Another instance involved a disabled person’s service dog. They demanded a DNA sample from their service dog. Their reason? In case the service dog created damage, they would be able to keep the deposit or sue for damages. 

An immigrant family (non english speakers), were being overcharged on their rent. 

A family with small children, were told there were no units available, when in fact there were. The excuse the property owner gave? They were not ground level units. He had said he thought they wouldn’t be interested, given they had children. That wasn’t his choice to make. 

Did you know that assistance animals do not require a deposit or ‘pet rent’? They also cannot restrict your animal based on breed, require proof of need, call your Dr for proof, random unit inspections (based on assistance animals), charge carpet cleaning fees, DNA testing or single out a renter based on their need for an assistant. 

They also pointed out that many are paying 50% of their wages (or higher) just in rent alone. Stats from 2024 state that in order to afford a 2bdrm house in Ada County, you’d have to make approx. $55,520/yr or $26.69/hr. That is if the rent is $1388/month. The current two bedroom average in Ada County on Zillow last year was $1740. 

What occupations can actually afford to rent in Ada County? Front line managers, registered nurses etc. Teachers were dropped from that list in 2024. A college educated teacher cannot comfortably afford the rent here in Ada County. (Comfortable meaning- 1/3 of your take-home) 
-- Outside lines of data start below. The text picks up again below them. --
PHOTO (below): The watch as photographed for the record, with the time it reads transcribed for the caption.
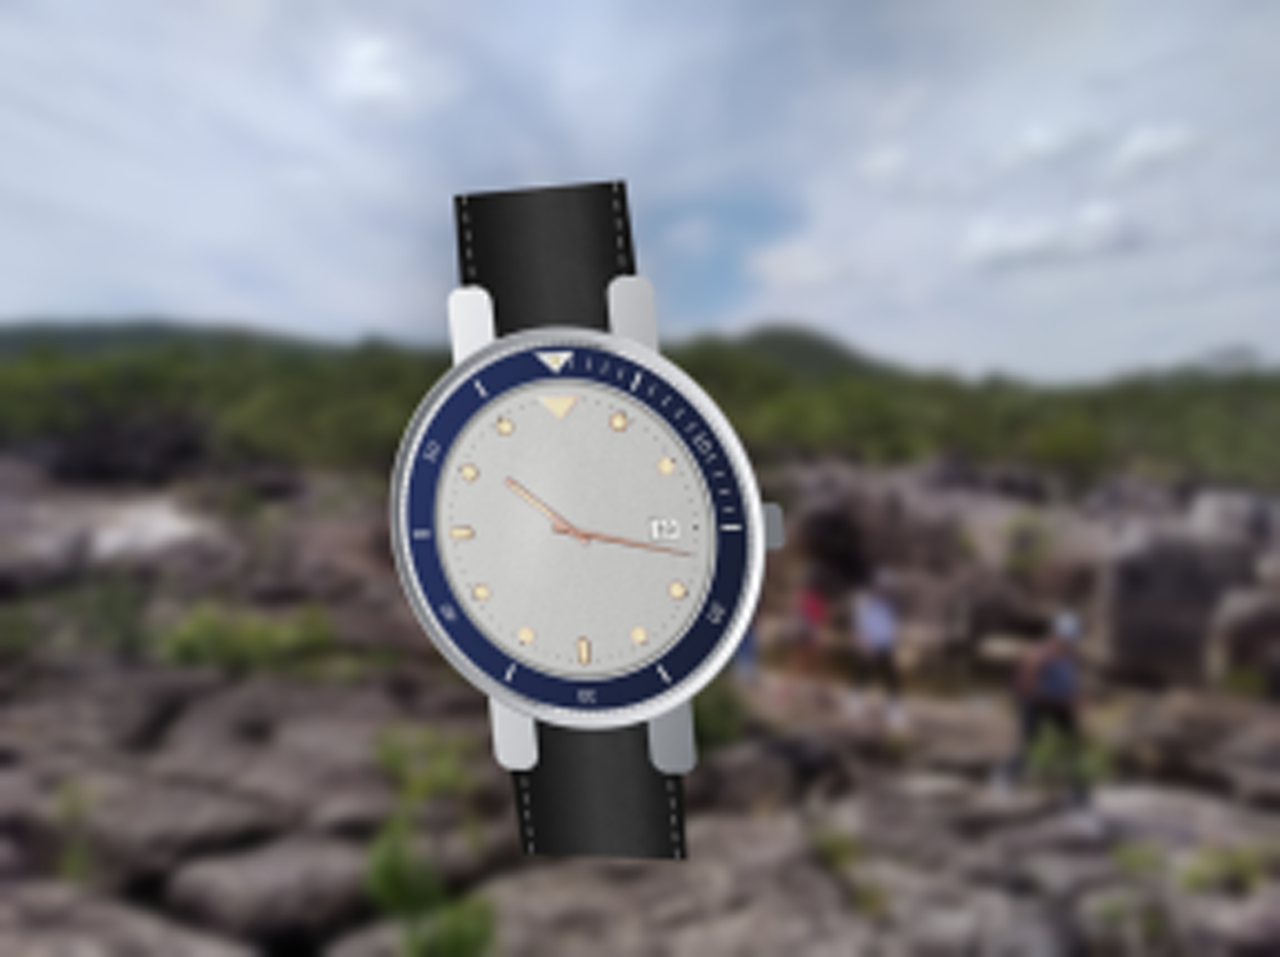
10:17
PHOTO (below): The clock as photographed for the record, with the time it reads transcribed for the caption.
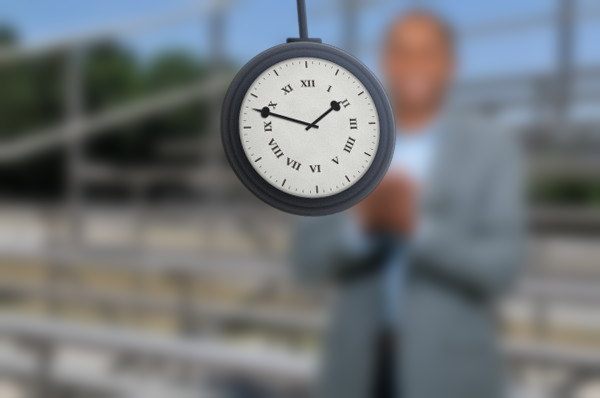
1:48
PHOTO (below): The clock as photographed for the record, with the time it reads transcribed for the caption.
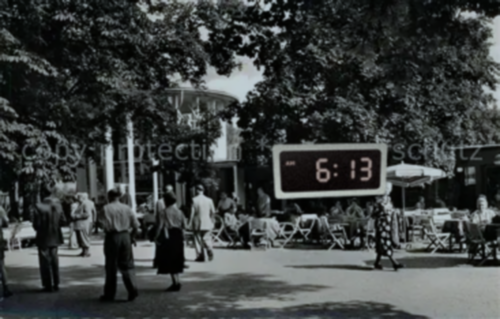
6:13
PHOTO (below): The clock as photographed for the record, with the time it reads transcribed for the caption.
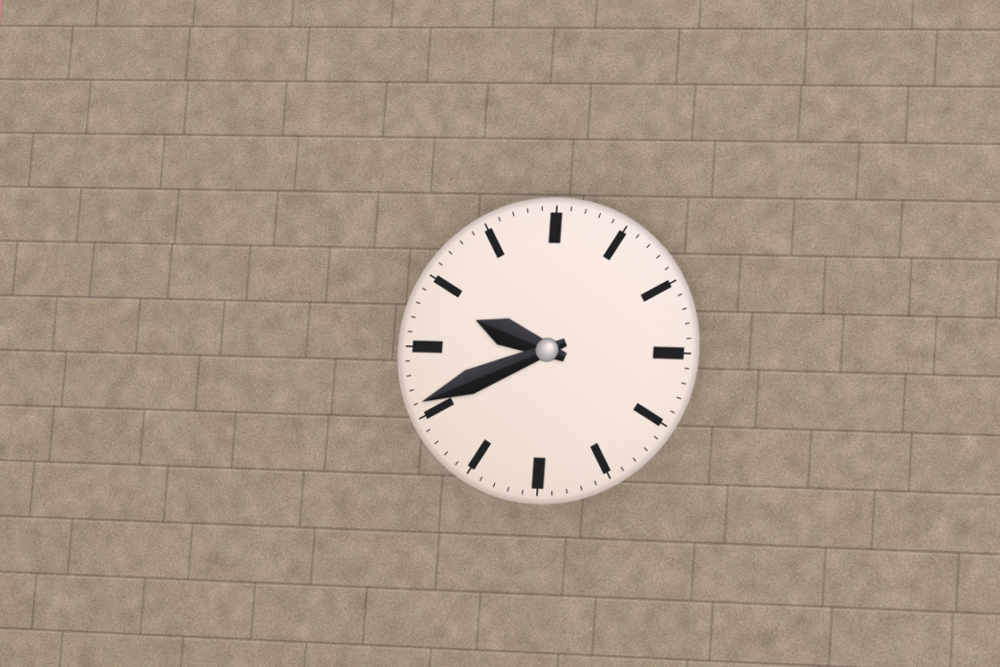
9:41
Canyon county is much the same as Ada County. 

One more tidbit I learned from this seminar — The Fair Housing Act supersedes any state law. Interesting. 

Where am I going with all this? It does seem our worth, as an individual, is based solely on how much money we either earn, or have. Our importance within a social structure diminishes the closer we get to the poverty line. Dip below it, and our lives seem barely perceptible.

I’d be a number, even though I’ve done many good things in my life. 

And yet, many of the people I admire, both living and passed, started out well below the poverty line. Their days spent in the trenches made them better people for having lived through it. Our value as a human being should be based on merit, not what car we drive, or trendy apartment we can afford. We should not be filed away as a number, simply because we cannot afford the luxuries a small percentage can. 

We are not a commodity. Every life counts for something……and at the risk of sounding cliche, we matter. 

My son asked me, at the end of our last dinner, why I grieve so hard over people that I’ve never met. I thought about it for a second and replied, “Every life extinguished too early, is a potential voice for change.  A change, now, never realized. I guess my kids will have to speak for them.”